*Written problem:*
Can you express the lines from the one with "scientific name: Harmonia axyridis" to the one with "scientific name: Eurycea bislineata", both included, as a two-column CSV with the columns field and value? Give one row per line, with each entry in its own quoted field and any line breaks replaced by spaces.
### Dataset records ###
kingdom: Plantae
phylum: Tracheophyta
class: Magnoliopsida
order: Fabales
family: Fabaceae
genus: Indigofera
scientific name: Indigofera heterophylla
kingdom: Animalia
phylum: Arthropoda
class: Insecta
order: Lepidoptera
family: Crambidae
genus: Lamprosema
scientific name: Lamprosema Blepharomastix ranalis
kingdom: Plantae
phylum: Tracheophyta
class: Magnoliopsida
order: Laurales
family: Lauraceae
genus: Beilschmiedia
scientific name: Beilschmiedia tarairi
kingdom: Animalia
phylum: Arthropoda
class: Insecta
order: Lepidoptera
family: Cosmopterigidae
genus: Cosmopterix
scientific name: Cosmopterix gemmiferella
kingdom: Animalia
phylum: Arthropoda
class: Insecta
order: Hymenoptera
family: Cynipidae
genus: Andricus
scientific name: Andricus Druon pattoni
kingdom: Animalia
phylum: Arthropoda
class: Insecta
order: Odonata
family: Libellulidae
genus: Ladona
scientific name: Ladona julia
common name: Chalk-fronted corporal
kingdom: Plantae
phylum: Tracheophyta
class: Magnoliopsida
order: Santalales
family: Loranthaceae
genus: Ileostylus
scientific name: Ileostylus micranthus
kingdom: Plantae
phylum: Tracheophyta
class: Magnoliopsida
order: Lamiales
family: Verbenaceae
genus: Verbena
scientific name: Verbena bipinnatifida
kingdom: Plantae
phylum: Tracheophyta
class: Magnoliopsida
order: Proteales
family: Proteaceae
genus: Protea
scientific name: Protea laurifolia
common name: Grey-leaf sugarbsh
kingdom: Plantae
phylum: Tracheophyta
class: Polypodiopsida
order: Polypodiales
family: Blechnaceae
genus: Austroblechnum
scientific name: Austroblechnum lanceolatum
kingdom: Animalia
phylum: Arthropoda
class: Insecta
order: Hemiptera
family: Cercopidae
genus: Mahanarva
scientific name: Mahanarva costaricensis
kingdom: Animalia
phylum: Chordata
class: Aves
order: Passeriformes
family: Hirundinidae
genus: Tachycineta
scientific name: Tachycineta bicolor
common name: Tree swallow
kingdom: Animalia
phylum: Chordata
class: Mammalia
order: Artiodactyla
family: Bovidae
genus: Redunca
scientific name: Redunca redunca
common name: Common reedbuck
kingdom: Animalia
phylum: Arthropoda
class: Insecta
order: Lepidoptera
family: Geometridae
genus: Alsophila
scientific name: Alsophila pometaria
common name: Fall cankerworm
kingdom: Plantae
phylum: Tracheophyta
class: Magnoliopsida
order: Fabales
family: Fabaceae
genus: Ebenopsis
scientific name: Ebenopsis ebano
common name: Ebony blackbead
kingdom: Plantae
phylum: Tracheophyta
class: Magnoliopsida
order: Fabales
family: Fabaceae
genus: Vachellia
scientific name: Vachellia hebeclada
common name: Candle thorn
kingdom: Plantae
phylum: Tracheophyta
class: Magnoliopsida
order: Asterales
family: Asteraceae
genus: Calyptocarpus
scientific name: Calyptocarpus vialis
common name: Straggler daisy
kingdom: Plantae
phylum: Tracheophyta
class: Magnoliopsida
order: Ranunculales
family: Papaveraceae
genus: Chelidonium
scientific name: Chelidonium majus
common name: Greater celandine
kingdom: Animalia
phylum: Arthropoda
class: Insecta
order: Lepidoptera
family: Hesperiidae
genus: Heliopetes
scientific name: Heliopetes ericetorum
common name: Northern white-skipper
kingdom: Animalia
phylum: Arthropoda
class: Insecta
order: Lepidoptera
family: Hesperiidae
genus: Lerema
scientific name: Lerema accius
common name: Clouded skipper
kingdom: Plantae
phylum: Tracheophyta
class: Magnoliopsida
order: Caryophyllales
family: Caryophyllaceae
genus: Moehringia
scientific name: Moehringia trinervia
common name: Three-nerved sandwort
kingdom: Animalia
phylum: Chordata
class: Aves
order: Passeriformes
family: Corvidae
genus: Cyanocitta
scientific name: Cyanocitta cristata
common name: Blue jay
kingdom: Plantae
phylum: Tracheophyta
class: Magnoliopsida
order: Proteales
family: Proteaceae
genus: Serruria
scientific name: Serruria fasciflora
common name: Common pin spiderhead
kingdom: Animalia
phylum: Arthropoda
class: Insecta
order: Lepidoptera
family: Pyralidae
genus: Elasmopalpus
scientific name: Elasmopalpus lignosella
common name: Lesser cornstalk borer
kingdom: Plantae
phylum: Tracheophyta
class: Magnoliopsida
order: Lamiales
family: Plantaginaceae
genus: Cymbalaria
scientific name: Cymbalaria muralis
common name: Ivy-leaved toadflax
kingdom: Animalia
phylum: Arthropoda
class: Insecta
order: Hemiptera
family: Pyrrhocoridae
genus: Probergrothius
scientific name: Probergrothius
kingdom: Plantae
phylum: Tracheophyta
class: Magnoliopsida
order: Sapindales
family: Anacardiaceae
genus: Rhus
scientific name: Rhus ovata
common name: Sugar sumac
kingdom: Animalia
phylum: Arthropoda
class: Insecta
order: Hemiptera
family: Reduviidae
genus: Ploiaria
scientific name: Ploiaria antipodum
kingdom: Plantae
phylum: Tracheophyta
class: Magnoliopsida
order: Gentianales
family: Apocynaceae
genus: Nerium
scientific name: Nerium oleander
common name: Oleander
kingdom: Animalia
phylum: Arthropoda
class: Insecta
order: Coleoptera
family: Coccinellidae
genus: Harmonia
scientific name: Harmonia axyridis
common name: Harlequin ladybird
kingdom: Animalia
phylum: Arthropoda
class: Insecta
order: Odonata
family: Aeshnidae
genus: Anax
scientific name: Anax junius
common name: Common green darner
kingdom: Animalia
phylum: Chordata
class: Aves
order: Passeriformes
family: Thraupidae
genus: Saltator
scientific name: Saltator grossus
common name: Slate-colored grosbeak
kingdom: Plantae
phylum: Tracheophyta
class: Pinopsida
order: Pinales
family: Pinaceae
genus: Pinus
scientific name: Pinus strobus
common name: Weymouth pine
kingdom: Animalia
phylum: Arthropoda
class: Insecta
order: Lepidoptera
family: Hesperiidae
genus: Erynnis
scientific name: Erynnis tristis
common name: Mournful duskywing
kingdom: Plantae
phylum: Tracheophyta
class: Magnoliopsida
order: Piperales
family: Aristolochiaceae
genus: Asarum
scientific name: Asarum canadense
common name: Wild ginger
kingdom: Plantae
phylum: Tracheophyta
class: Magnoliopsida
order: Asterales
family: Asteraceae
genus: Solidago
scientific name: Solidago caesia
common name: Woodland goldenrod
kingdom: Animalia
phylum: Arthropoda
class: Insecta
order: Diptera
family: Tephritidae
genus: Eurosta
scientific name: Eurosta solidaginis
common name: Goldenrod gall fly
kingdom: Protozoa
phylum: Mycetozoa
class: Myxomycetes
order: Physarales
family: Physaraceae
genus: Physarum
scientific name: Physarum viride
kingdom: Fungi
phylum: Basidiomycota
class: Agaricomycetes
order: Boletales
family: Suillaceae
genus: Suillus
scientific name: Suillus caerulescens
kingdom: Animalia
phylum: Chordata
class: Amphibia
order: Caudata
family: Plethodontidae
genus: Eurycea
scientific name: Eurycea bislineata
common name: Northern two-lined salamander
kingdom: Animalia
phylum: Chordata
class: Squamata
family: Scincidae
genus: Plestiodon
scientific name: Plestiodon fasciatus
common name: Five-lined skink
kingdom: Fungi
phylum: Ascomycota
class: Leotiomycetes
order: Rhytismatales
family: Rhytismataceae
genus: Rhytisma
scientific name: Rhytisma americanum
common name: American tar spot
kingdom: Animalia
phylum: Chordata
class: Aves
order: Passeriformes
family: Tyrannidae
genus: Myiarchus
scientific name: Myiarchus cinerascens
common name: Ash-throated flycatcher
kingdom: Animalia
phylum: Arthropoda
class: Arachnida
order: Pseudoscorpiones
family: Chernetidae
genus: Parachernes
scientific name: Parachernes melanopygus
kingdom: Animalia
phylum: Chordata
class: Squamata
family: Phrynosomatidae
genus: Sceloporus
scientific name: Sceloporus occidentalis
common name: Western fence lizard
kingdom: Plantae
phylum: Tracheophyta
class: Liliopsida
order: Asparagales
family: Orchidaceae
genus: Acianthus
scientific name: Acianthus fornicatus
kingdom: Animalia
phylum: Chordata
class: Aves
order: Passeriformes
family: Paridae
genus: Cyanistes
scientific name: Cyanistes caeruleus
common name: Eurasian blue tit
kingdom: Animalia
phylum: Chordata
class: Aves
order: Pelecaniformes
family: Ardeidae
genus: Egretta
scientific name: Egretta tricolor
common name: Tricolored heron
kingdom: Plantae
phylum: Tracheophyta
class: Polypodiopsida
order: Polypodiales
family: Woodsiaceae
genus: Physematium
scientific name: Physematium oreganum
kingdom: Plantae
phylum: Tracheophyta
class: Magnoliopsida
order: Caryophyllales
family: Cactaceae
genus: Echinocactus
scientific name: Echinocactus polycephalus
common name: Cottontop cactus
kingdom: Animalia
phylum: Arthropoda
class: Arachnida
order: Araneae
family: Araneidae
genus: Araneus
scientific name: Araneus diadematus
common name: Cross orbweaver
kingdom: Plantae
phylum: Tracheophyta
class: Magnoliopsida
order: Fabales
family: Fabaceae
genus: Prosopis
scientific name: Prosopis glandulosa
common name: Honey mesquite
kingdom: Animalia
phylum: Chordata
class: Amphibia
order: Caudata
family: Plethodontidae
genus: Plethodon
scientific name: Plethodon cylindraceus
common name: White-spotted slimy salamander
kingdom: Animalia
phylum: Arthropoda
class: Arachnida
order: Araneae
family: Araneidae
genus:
###
*Finished answer:*
field,value
"scientific name:","Harmonia axyridis"
"common name:","Harlequin ladybird"
"kingdom:","Animalia"
"phylum:","Arthropoda"
"class:","Insecta"
"order:","Odonata"
"family:","Aeshnidae"
"genus:","Anax"
"scientific name:","Anax junius"
"common name:","Common green darner"
"kingdom:","Animalia"
"phylum:","Chordata"
"class:","Aves"
"order:","Passeriformes"
"family:","Thraupidae"
"genus:","Saltator"
"scientific name:","Saltator grossus"
"common name:","Slate-colored grosbeak"
"kingdom:","Plantae"
"phylum:","Tracheophyta"
"class:","Pinopsida"
"order:","Pinales"
"family:","Pinaceae"
"genus:","Pinus"
"scientific name:","Pinus strobus"
"common name:","Weymouth pine"
"kingdom:","Animalia"
"phylum:","Arthropoda"
"class:","Insecta"
"order:","Lepidoptera"
"family:","Hesperiidae"
"genus:","Erynnis"
"scientific name:","Erynnis tristis"
"common name:","Mournful duskywing"
"kingdom:","Plantae"
"phylum:","Tracheophyta"
"class:","Magnoliopsida"
"order:","Piperales"
"family:","Aristolochiaceae"
"genus:","Asarum"
"scientific name:","Asarum canadense"
"common name:","Wild ginger"
"kingdom:","Plantae"
"phylum:","Tracheophyta"
"class:","Magnoliopsida"
"order:","Asterales"
"family:","Asteraceae"
"genus:","Solidago"
"scientific name:","Solidago caesia"
"common name:","Woodland goldenrod"
"kingdom:","Animalia"
"phylum:","Arthropoda"
"class:","Insecta"
"order:","Diptera"
"family:","Tephritidae"
"genus:","Eurosta"
"scientific name:","Eurosta solidaginis"
"common name:","Goldenrod gall fly"
"kingdom:","Protozoa"
"phylum:","Mycetozoa"
"class:","Myxomycetes"
"order:","Physarales"
"family:","Physaraceae"
"genus:","Physarum"
"scientific name:","Physarum viride"
"kingdom:","Fungi"
"phylum:","Basidiomycota"
"class:","Agaricomycetes"
"order:","Boletales"
"family:","Suillaceae"
"genus:","Suillus"
"scientific name:","Suillus caerulescens"
"kingdom:","Animalia"
"phylum:","Chordata"
"class:","Amphibia"
"order:","Caudata"
"family:","Plethodontidae"
"genus:","Eurycea"
"scientific name:","Eurycea bislineata"